Paul Goble
Staunton, Feb. 3 – Because Russia lacks roads and railways on much of its territory, the country since Soviet times has had to rely on regional air fleets of small planes to link many small and even mid-sized population points with each other to each other and to larger centers as well.
But what Russians call “small aviation” can’t exist in the absence of massive government subsidies. Moscow not only has cut those back but id insisting that cities and regions make up the difference, something they cannot afford to do, according to Profile journalist Vladislav Grinkevich (profile.ru/society/mozhet-li-malaya-aviaciya-pomoch-v-reshenii-transportnyh-problem-regionov-rossii-1446545/).

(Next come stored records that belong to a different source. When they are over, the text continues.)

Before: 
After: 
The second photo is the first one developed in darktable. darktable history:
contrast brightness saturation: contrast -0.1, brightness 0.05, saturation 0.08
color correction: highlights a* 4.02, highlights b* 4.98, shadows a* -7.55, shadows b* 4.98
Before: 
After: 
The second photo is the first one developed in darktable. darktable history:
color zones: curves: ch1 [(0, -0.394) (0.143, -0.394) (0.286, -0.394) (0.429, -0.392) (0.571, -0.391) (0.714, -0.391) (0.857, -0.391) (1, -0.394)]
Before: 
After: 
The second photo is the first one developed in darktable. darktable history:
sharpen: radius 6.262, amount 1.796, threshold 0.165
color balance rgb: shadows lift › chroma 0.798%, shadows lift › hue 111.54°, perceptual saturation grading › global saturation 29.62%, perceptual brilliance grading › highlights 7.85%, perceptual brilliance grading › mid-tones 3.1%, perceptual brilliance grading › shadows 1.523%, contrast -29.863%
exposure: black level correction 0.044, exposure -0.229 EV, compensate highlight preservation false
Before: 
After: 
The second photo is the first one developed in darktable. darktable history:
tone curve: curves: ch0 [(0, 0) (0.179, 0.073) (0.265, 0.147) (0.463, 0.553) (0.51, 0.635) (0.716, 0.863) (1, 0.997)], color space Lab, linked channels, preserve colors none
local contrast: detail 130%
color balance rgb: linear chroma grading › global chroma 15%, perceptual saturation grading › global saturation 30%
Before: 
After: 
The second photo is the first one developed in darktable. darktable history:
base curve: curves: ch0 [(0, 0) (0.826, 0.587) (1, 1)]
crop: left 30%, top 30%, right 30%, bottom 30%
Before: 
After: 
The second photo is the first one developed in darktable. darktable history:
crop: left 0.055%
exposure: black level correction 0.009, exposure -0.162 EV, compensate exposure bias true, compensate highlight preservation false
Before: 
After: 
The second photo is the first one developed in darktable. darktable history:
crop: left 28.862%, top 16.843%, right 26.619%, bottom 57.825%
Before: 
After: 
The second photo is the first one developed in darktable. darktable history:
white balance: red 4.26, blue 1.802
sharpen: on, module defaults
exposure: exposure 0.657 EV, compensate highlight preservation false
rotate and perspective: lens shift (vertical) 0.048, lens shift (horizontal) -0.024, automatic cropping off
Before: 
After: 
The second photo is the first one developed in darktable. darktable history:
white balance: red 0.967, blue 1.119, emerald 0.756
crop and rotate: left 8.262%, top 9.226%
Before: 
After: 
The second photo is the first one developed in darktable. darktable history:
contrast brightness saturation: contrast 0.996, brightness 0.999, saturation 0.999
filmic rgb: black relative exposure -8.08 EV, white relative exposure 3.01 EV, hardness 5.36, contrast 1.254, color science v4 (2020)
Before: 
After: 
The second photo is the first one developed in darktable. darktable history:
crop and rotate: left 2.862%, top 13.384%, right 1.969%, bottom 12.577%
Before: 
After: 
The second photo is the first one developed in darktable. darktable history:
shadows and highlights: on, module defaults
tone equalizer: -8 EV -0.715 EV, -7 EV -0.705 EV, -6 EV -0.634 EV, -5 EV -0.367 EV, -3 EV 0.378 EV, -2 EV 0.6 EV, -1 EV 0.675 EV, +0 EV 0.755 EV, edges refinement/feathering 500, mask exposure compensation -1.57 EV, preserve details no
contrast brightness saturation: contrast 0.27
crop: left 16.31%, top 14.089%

When subsidies were larger and more regular, small planes flew even when they were mostly empty; but that is so unprofitable that now they will fly only when there are enough passengers – and then simply be scrapped as hopeless black holes in which money is poured in without any hope of a profit.
As a result, the size of Russia’s small aviation is declining rapidly. Indeed, Russia today now has fewer that 7,000 such planes, far fewer than the 400,000 the much smaller Czech Republic does. And the actual number of Russian planes capable of flying is likely far less than the reported number of those registered.
Intriguingly, the situation is especially dire in European Russia outside of the Moscow and St. Petersburg areas where road and rail links are better. In Siberia and the Far East, the authorities have little choice but to try to keep the planes flying. If they stop, they will lose much of the ability to control the situation outside of oblast centers.